“O que nos salvará é a honradez, a honestidade, a transparência, a
justiça, a bondade. A espiritualidade profunda, que, é claro, respeita a
missa, mas que encontra vida e futuro na ceia. Como disse São João da Cruz:
‘a ceia que recria e apaixona’"
Jesus instituiu a eucaristia em uma ceia, não em uma missa. Quer dizer, Jesus instituiu a eucaristia em uma refeição partilhada, não em um ritual religioso. E sabemos que Jesus acrescentou: “Fazei isto em memória de mim” (1 Cor 11, 24. 25; Lc 22, 19 b). A memória de Jesus está inseparavelmente unida ao fato de realizar o que realizou Jesus. E qualquer um que leia os evangelhos sabe que, exatamente nos evangelhos e em 1 Cor 11, 23-26,
a eucaristia está associada à refeição partilhada. Nos seis relatos da
multiplicação dos pães, especialmente no do evangelho de João (6), e na última ceia de Jesus
com seus apóstolos, eucaristia e companhia são realidades
inter-relacionadas. Ou seja, a eucaristia está vinculada ao fato de
partilhar com outras pessoas o que se tem para comer. A eucaristia não
está vinculada – nem somente, nem principalmente – a um ritual sagrado
que se observa exatamente de acordo com o estabelecido nas normas.

◆ **DADOS REGISTRADOS**:
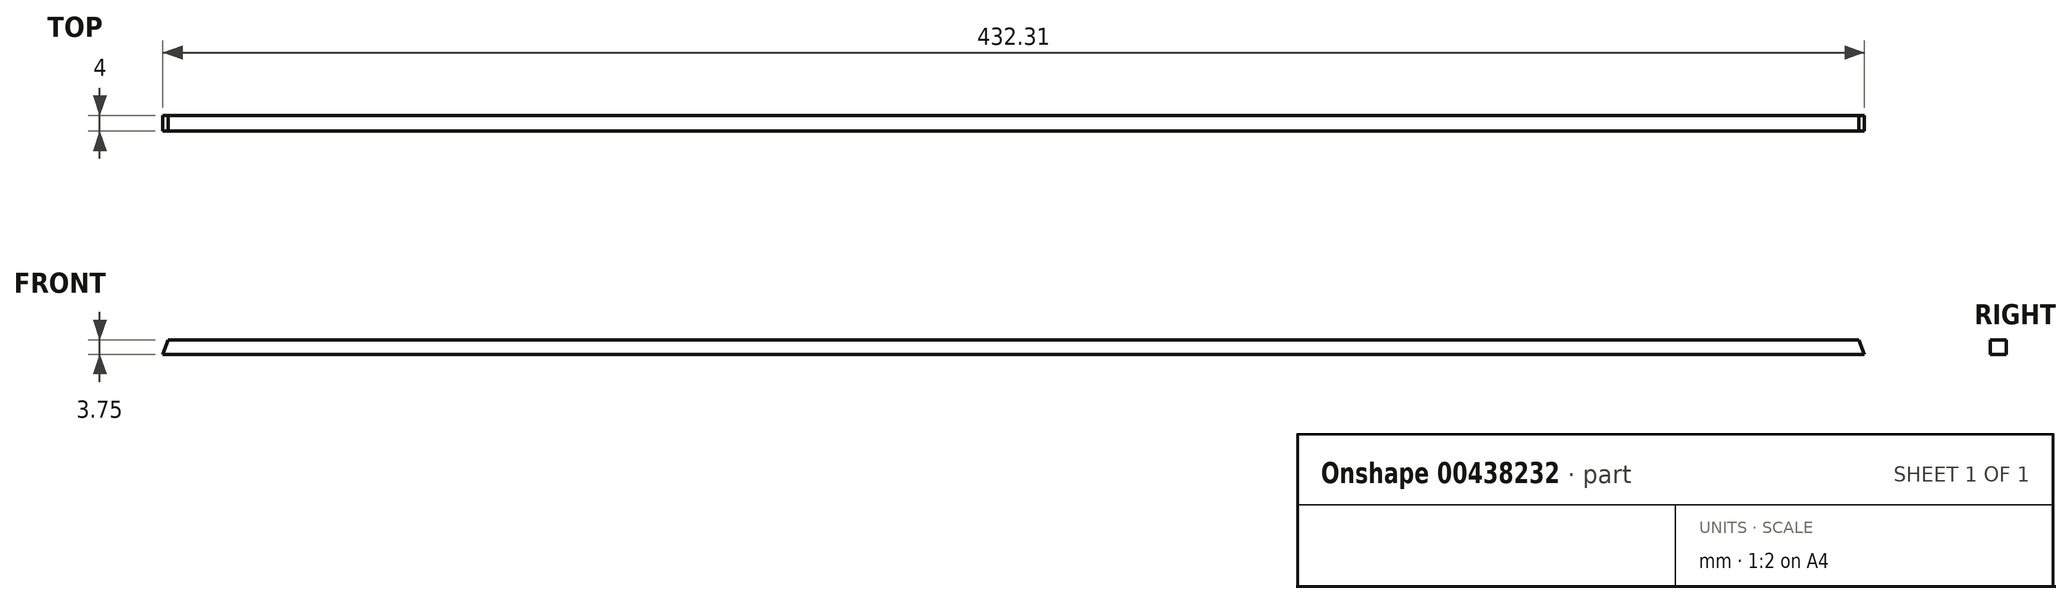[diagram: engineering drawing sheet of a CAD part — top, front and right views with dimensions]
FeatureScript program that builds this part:
annotation { "Feature Type Name" : "Feature", "Feature Type Description" : "" }
export const myFeature = defineFeature(function(context is Context, id is Id, definition is map)
    precondition{}
    {
        {
            var Q0;
            Q0=qCreatedBy(makeId("Front.planeOp"),FACE);
            var sketch = newSketch(context, id + "F0", { "sketchPlane" : qUnion([Q0])});
            skLineSegment(sketch, "E0", {"start": v(-21.75, 4.6) * mm, "end": v(-20.35, 8.35) * mm});
            skLineSegment(sketch, "E1", {"start": v(-20.35, 8.35) * mm, "end": v(409.16, 8.35) * mm});
            skLineSegment(sketch, "E2", {"start": v(409.16, 8.35) * mm, "end": v(410.56, 4.6) * mm});
            skLineSegment(sketch, "E3", {"start": v(410.56, 4.6) * mm, "end": v(-21.75, 4.6) * mm});
            skSolve(sketch);
        }
        {
            var Q0;
            Q0=makeQuery(id+"F0.imprint","IMPRINT",FACE,{"disambiguationData":[TD([[makeQuery(id+"F0.imprint","IMPRINT",EDGE,{"derivedFrom":sQuery(id+"F0.wireOp",EDGE,"E0")}),-1.0]])]});
            extrude(context, id + "F1", {"entities" : qUnion([Q0]), "depth" : 4 * mm, "offsetDistance" : 25.4 * mm});
        }
    });
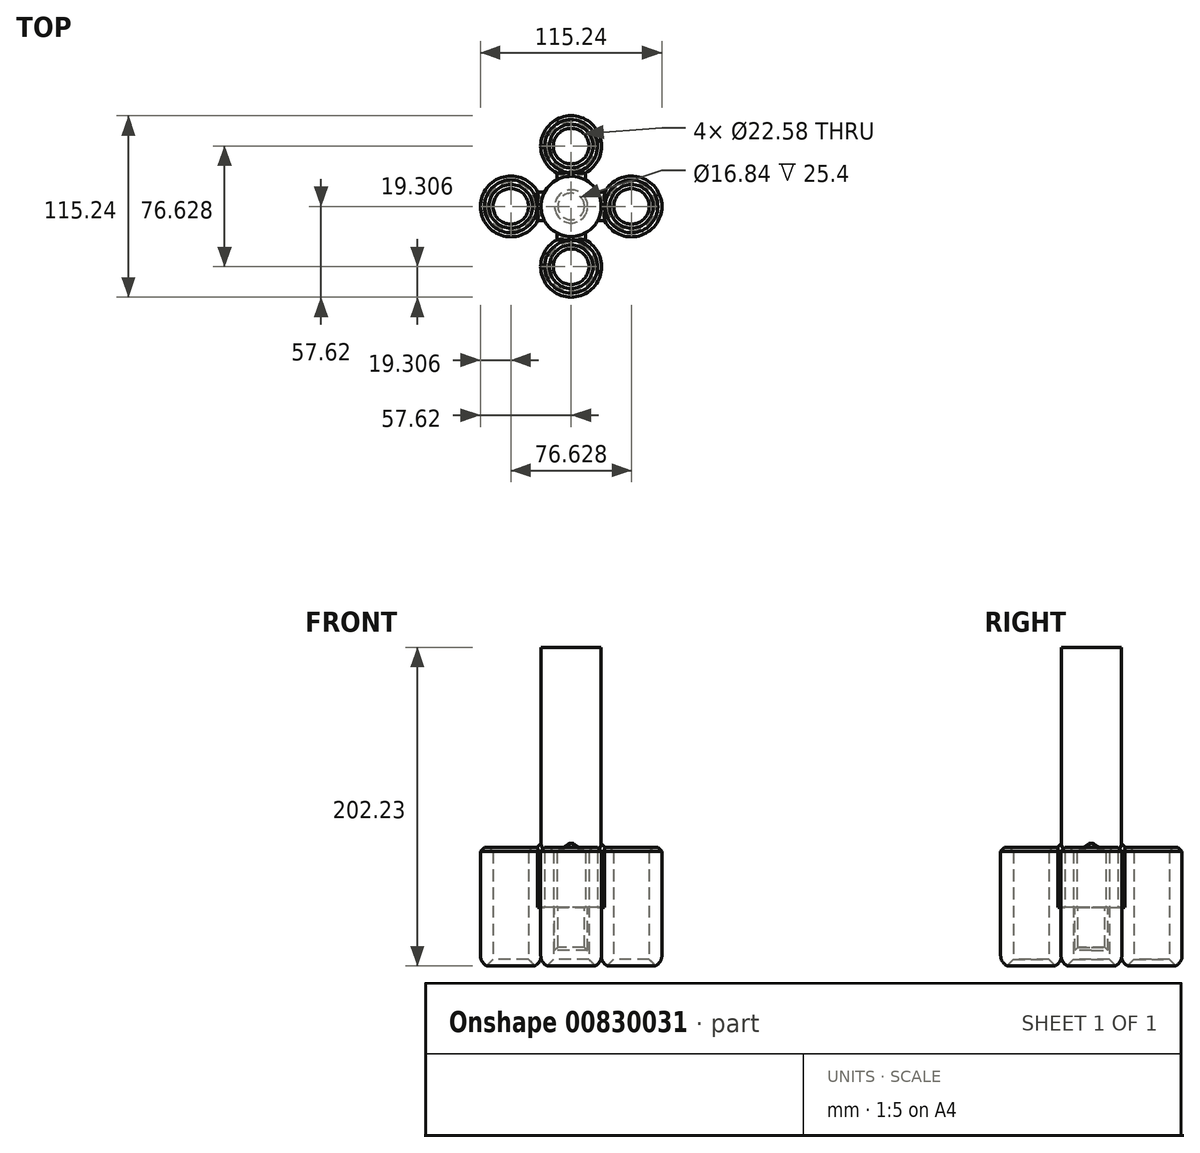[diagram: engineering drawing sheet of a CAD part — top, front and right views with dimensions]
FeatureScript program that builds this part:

◆ **SOLICITAÇÃO ESCRITA**: Dê continuidade ao texto sobre a eucaristia como refeição partilhada, escrevendo o trecho que viria logo após a última frase apresentada.

◆ **RESPOSTA AO EXERCÍCIO**:
No entanto, acontece que, com o passar do tempo, a eucaristia se
tornou um ritual sagrado e deixou de ser uma ceia partilhada. Não é
possível saber exatamente quando isto aconteceu. Parece que ocorreu no
século III. O fato é que assim, mais uma vez e em um assunto de tanta
importância como este, a Religião se sobrepôs ao Evangelho. Uma desventurada mudança, que ocorreu muitas vezes na Igreja,
e que é a causa de um fenômeno muito frequente e que muitas vezes nem
percebemos. Porque certamente somos mais fiéis à Religião do que ao Evangelho.
E olha que – como estamos vendo – a religiosidade está em crise. O que é verdade. Temos desprezado a Religião. Contudo, temos desprezado ainda mais o Evangelho.
Afinal de contas, missas, casamentos, batizados, comunhões, confrarias,
padres e bispos, nós continuamos tendo. Mas, e os ensinamentos de Jesus
sobre a honradez, a justiça, a sinceridade, sobre o dinheiro e a
riqueza, sobre a sensibilidade diante do sofrimento humano, sobre a
liberdade diante dos poderes que oprimem e dominam as pessoas mais
fracas e desamparadas?
Se aqui falo sobre estas coisas, não é porque eu pretenda que
substituamos as missas por ceias. Isto nem é possível. Também não
resolveria as coisas. O problema mais sério, que nesse exato momento
temos, é que vemos que a economia melhora, mas não temos políticos que
saibam administrar as coisas de forma que essa melhora sirva para todos,
especialmente para aqueles que mais precisam. E as coisas se
acanalharam até o extremo de preferir – ou assentir – que nossos mares
sejam um imenso cemitério de desesperados, desde que esses desesperados
não venham nos incomodar. Aqui, não falo apenas da Espanha ou da Europa.
Falo do mundo todo.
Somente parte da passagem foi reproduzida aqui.